◆ **What to produce**: Copy every one of the rows below word for word, leaving out the pictures.

Data items:
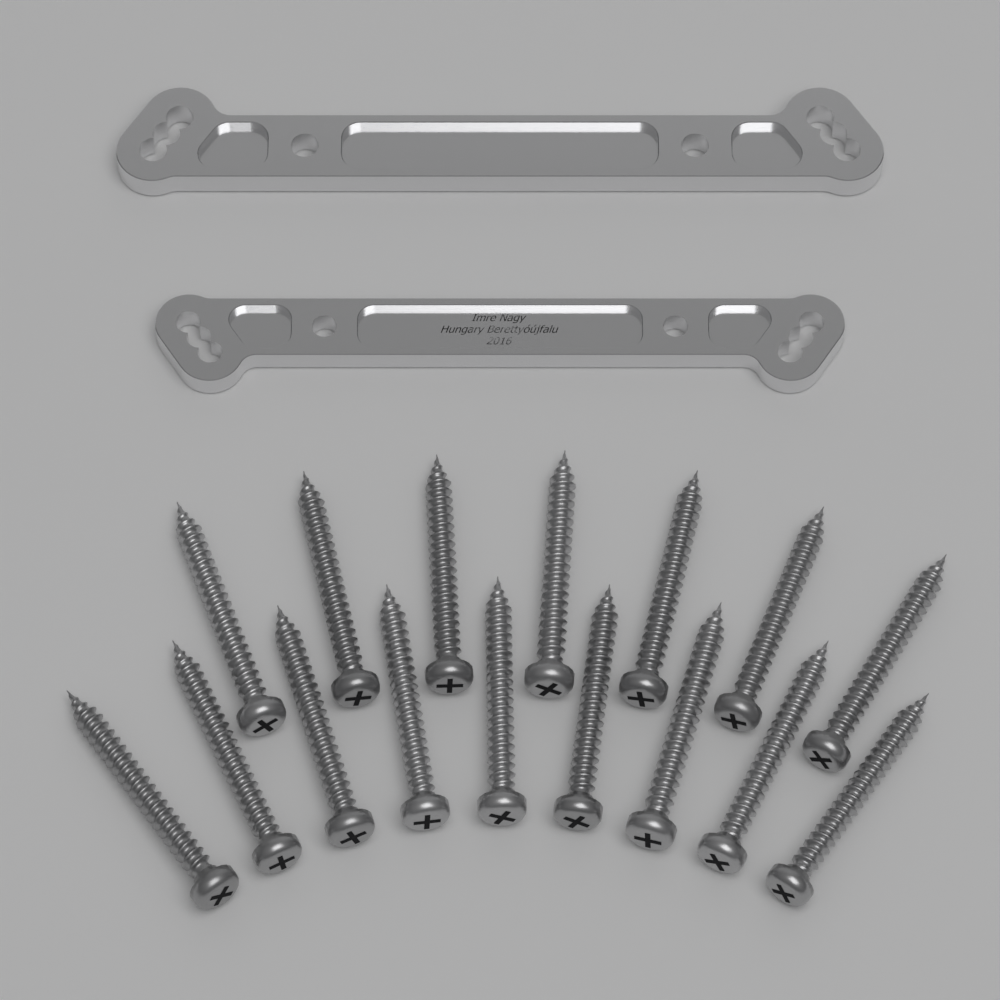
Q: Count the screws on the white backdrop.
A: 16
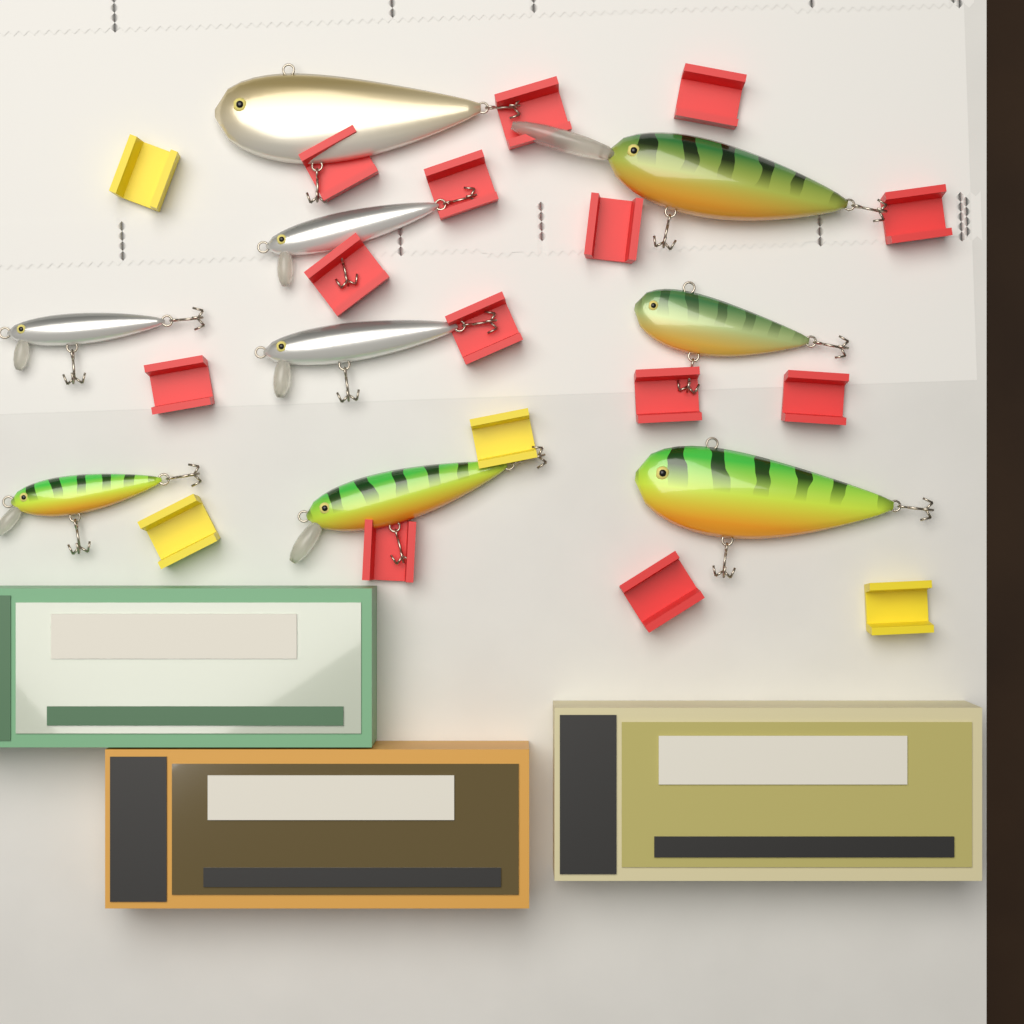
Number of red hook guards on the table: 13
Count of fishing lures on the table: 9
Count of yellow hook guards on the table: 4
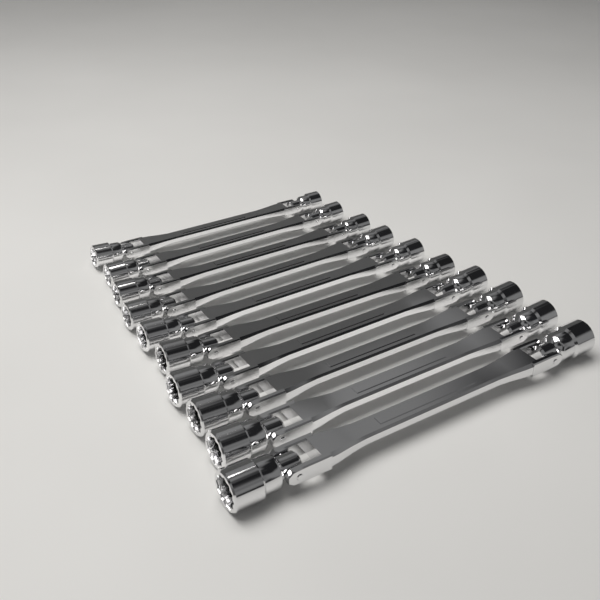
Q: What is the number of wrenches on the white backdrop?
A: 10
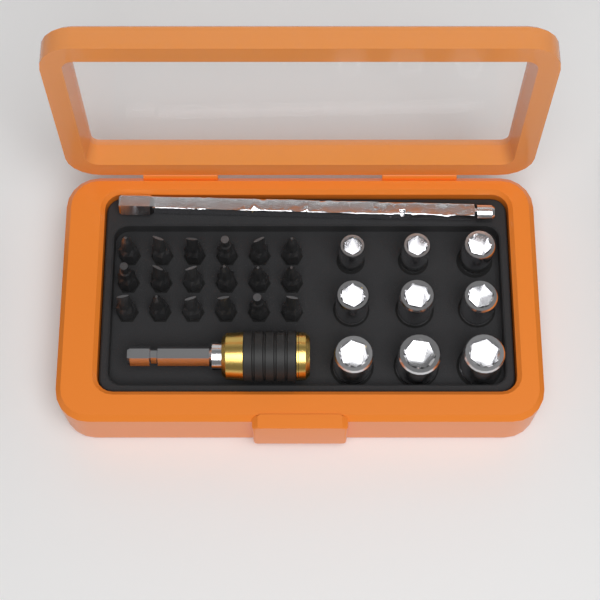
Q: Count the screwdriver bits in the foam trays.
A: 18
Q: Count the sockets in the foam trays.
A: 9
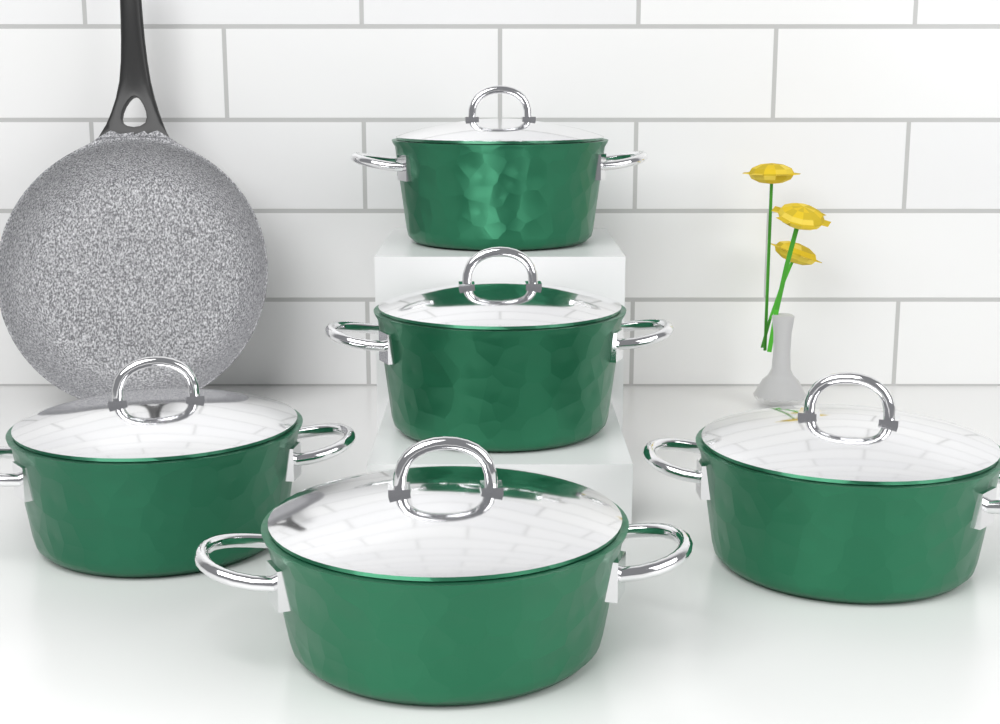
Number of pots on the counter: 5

◆ **Reply to the exercise**:
Q: Count the screws on the white backdrop.
A: 16
Number of red hook guards on the table: 13
Count of fishing lures on the table: 9
Count of yellow hook guards on the table: 4
Q: What is the number of wrenches on the white backdrop?
A: 10
Q: Count the screwdriver bits in the foam trays.
A: 18
Q: Count the sockets in the foam trays.
A: 9
Number of pots on the counter: 5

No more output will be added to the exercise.